Programma di Giornalismo Politico A:

Il corso si propone di fornire una comprensione approfondita del giornalismo politico nelle sue dimensioni storiche, etiche e digitali, partendo dalle origini della stampa politica italiana e internazionale. Una parte centrale del corso è dedicata all'etica professionale e alla qualità dell'informazione. Si affronteranno i temi della deontologia giornalistica, dei conflitti di interesse e dell'indipendenza editoriale, con particolare attenzione ai fenomeni della disinformazione organizzata, della propaganda digitale e delle tecniche di fact-checking. Gli studenti acquisiranno familiarità con le principali metodologie e organizzazioni internazionali che operano nella verifica dei fatti, nonché con gli strumenti del data journalism applicato alla politica.

Il corso dedica ampio spazio alla trasformazione digitale dell'informazione: si esamineranno il ruolo dei social media come arena politica, le dinamiche algoritmiche che producono frammentazione e bolle informative, e i nuovi formati — podcast, newsletter, longform — che stanno ridefinendo il mestiere.
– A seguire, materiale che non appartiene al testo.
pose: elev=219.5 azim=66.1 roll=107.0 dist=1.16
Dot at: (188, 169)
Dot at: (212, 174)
Un modulo specifico è riservato all'intelligenza artificiale, sia come strumento per il giornalista sia come fattore di rischio per l'integrità dell'informazione.
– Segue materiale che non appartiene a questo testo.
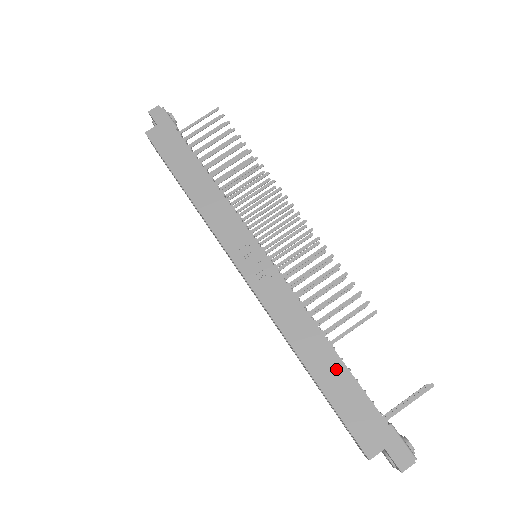
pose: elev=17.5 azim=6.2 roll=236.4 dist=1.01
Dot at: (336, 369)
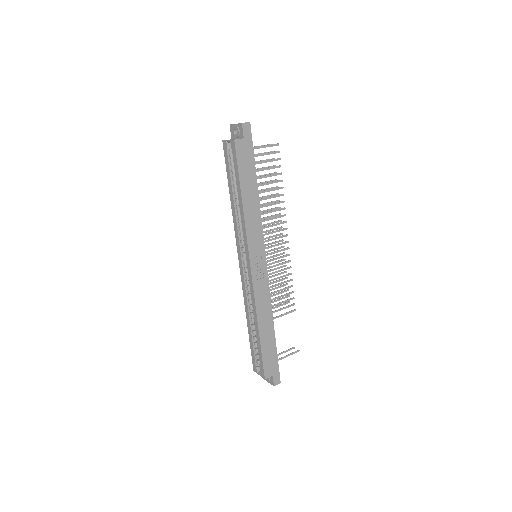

Il percorso si chiude con una riflessione sugli scenari più critici del giornalismo politico contemporaneo: la copertura dei movimenti populisti, il lavoro in contesti autoritari o di crisi istituzionale, e le prospettive future della professione. La valutazione finale avverrà tramite esame orale.

Testi per l'esame: 

1) Manuale di Giornalismo di Alessandro Barbano e Vincenzo Sassu, editori Laterza

2) Il Mulino numero 4/25 "Fare Opinione"

3) The Strategic Bias: How Journalists Respond to Antimedia Populism - Ayala Panievsky, 2022 [Panievsky, A. (2022). The Strategic Bias: How Journalists Respond to Antimedia Populism. The International Journal of Press/Politics, 27(4), 808-826.]